La pression générale que l’on fait peser sur les médecins en particulier aboutit à des incohérences. Ainsi, l’un d’eux me disait : « Quand un libéral ne travaille que 35 heures, c’est un salaud, alors que, quand un salarié arrive dans un centre de santé pour y travailler 35 heures, on l’accueille en héros. »

Il ne faut ni attiser les corporatismes ni dresser les professionnels les uns contre les autres ; il faut au contraire encourager un dynamisme collectif qui émerge comme la seule piste vertueuse.

Je salue la part que donne ce texte à la formation.

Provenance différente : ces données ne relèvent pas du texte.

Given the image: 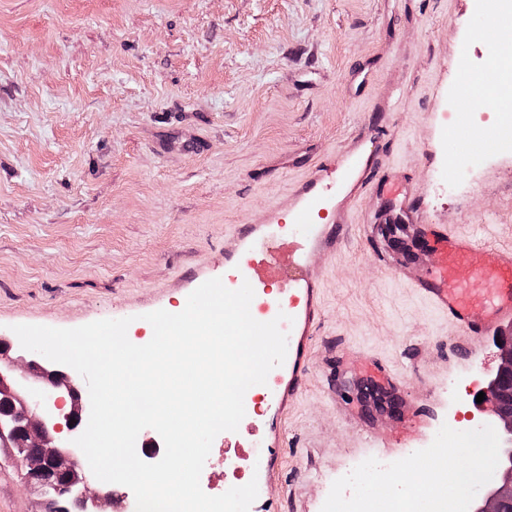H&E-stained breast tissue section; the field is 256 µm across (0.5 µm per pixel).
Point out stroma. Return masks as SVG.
Here are the masks:
<instances>
[{
  "label": "stroma",
  "instance_id": "stroma-1",
  "mask_svg": "<svg viewBox=\"0 0 512 512\" xmlns=\"http://www.w3.org/2000/svg\"><path fill=\"white\" fill-rule=\"evenodd\" d=\"M512 35V10L474 0H0V337L186 303L224 273L242 224L295 220L321 162L384 152L394 188L347 206L355 235L325 269L306 388L289 409L281 512H334L361 458L416 460L400 415H365L363 380L399 376L432 429L454 434L497 364L470 365L447 319L400 275L389 229L405 191L426 216L512 247V147L452 150L498 123L483 91L450 99ZM454 382L455 396L442 387ZM0 447V512H42Z\"/></svg>",
  "mask_w": 512,
  "mask_h": 512
}]
</instances>
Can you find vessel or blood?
Wrapping results in <instances>:
<instances>
[{"label":"vessel or blood","instance_id":"1","mask_svg":"<svg viewBox=\"0 0 512 512\" xmlns=\"http://www.w3.org/2000/svg\"><path fill=\"white\" fill-rule=\"evenodd\" d=\"M377 165L373 155L355 154L356 175L345 186L347 198L360 196L367 189ZM330 169V164H321L318 176L302 187L301 221L247 226L233 236L225 253L224 284L235 290L250 283L254 290L250 312L256 320L268 322L281 313L291 318L286 359L269 374V413L246 426L248 447L272 448L269 456L256 465L257 477L265 484L274 481L277 474L281 422L303 392L309 344L322 319V277L313 258L322 252H340L353 236L354 227L346 223L344 216H337L332 225L310 224L305 220L306 214L328 203L332 189L325 177ZM405 207L414 232L432 237L440 252L436 269L429 275L410 279L409 286L458 329L454 350L465 358H474L479 338L512 325V247L485 248L448 225L427 223L413 195H406ZM285 238L294 246V258L287 278L273 295L258 270L271 263L278 243Z\"/></svg>","mask_w":512,"mask_h":512}]
</instances>
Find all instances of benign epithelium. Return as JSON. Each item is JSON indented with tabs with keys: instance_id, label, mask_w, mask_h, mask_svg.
<instances>
[{
	"instance_id": "obj_1",
	"label": "benign epithelium",
	"mask_w": 512,
	"mask_h": 512,
	"mask_svg": "<svg viewBox=\"0 0 512 512\" xmlns=\"http://www.w3.org/2000/svg\"><path fill=\"white\" fill-rule=\"evenodd\" d=\"M499 341L498 364L483 392L501 445L485 482L471 491L474 512H505L512 505V327L500 332ZM11 351V343L0 338V400L10 405V411L0 415V439L8 440L11 448L37 449L34 454L16 456L25 465L26 484L42 495L48 487L73 490L85 510L98 500H112L114 490L90 487L85 464L73 444L87 425L90 397L71 383L61 365L38 353L28 360L14 358ZM360 394L378 405L394 407V401L373 383Z\"/></svg>"
}]
</instances>
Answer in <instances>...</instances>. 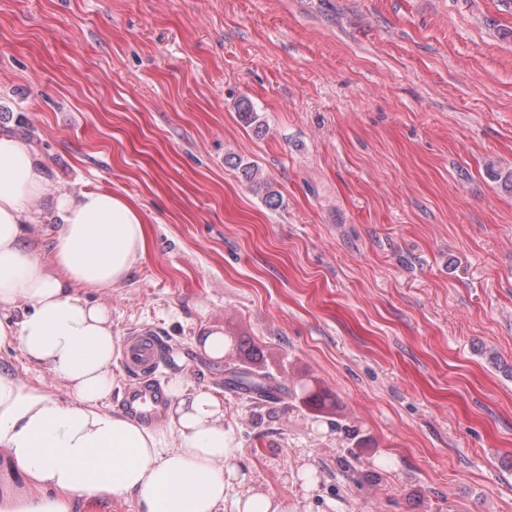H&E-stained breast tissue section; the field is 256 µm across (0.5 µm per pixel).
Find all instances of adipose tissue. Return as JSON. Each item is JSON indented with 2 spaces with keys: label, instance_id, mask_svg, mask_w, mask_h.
Returning a JSON list of instances; mask_svg holds the SVG:
<instances>
[{
  "label": "adipose tissue",
  "instance_id": "ef3b65f1",
  "mask_svg": "<svg viewBox=\"0 0 512 512\" xmlns=\"http://www.w3.org/2000/svg\"><path fill=\"white\" fill-rule=\"evenodd\" d=\"M45 201L53 228L42 249L27 236ZM147 245L135 205L98 188H51L22 137L0 129V350L18 348L67 391L0 367V453L29 488L0 497V512H84L100 501L134 512H284L248 488L211 390L173 378L167 419L153 427L108 408L112 313L86 293L121 286Z\"/></svg>",
  "mask_w": 512,
  "mask_h": 512
}]
</instances>
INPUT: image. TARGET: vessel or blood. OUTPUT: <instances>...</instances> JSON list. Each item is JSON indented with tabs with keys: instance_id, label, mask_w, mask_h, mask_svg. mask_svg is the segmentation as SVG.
Listing matches in <instances>:
<instances>
[{
	"instance_id": "obj_1",
	"label": "vessel or blood",
	"mask_w": 512,
	"mask_h": 512,
	"mask_svg": "<svg viewBox=\"0 0 512 512\" xmlns=\"http://www.w3.org/2000/svg\"><path fill=\"white\" fill-rule=\"evenodd\" d=\"M167 358L161 337L144 331L126 336L120 350V362L129 378L122 396L123 410L149 423L161 421L168 397L155 377Z\"/></svg>"
}]
</instances>
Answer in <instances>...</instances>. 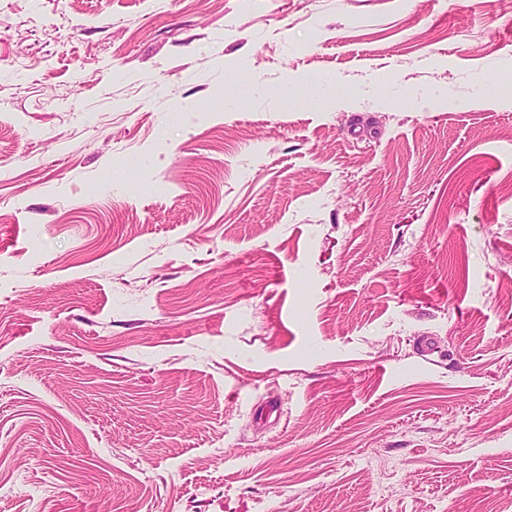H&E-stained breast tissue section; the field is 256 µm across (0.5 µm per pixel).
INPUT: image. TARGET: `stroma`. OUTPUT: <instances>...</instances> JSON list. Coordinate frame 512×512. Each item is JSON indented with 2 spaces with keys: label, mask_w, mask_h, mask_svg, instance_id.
I'll list each match as a JSON object with an SVG mask.
<instances>
[{
  "label": "stroma",
  "mask_w": 512,
  "mask_h": 512,
  "mask_svg": "<svg viewBox=\"0 0 512 512\" xmlns=\"http://www.w3.org/2000/svg\"><path fill=\"white\" fill-rule=\"evenodd\" d=\"M0 512H512V0H0Z\"/></svg>",
  "instance_id": "35a3bbf8"
}]
</instances>
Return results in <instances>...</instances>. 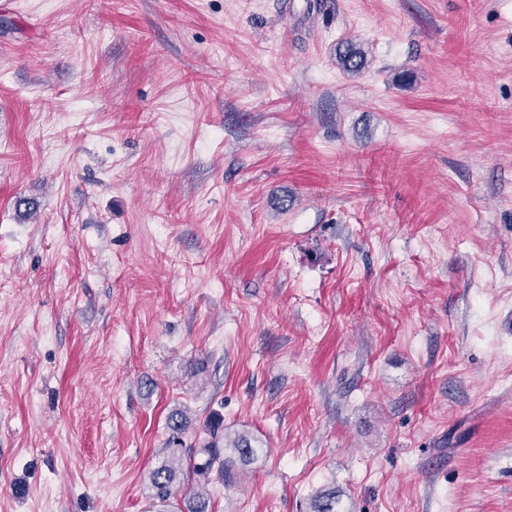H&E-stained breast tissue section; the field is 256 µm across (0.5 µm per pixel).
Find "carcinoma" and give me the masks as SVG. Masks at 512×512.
<instances>
[{"mask_svg": "<svg viewBox=\"0 0 512 512\" xmlns=\"http://www.w3.org/2000/svg\"><path fill=\"white\" fill-rule=\"evenodd\" d=\"M337 65L347 74L360 73L366 63V52L356 43L346 41L336 51ZM186 411L173 410L167 420L168 446L164 460L147 474L149 512H211L212 498L209 484L212 476L219 479L231 475L234 464L247 462L255 454L250 436L230 430L219 415L211 416L208 423L209 438L199 448H188ZM182 497L185 507L174 503ZM312 512H336V494L320 492L313 497Z\"/></svg>", "mask_w": 512, "mask_h": 512, "instance_id": "cac0c4a2", "label": "carcinoma"}]
</instances>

Il faut, de façon absolument prioritaire, augmenter les capacités de formation pour les faire converger avec les besoins des territoires.

Je souhaite également rappeler que, dans la situation grave que nous connaissons, les directeurs généraux des ARS doivent pouvoir utiliser réellement, quand le besoin impérieux s’en fait sentir, le pouvoir de dérogation que leur accorde la loi.

Certaines pénuries – je pense au manque de pharmaciens hospitaliers dans la Nièvre – exigent, dans le seul intérêt des patients, que l’on mette en place des solutions véritablement vitales.

Pour conclure, je souhaite confirmer le soutien d’une majorité du groupe Union Centriste à ce texte tel qu’il a été modifié en commission.

Nous devons nous méfier de la communication qui ne serait plus que négative. Nous ne devons pas ériger en règles les injonctions aux professionnels de santé. Nous devons dire à ces derniers que nos débats ne doivent pas interférer avec les négociations conventionnelles. Nous devons aussi leur redire notre confiance pour passer ensemble un cap bien difficile.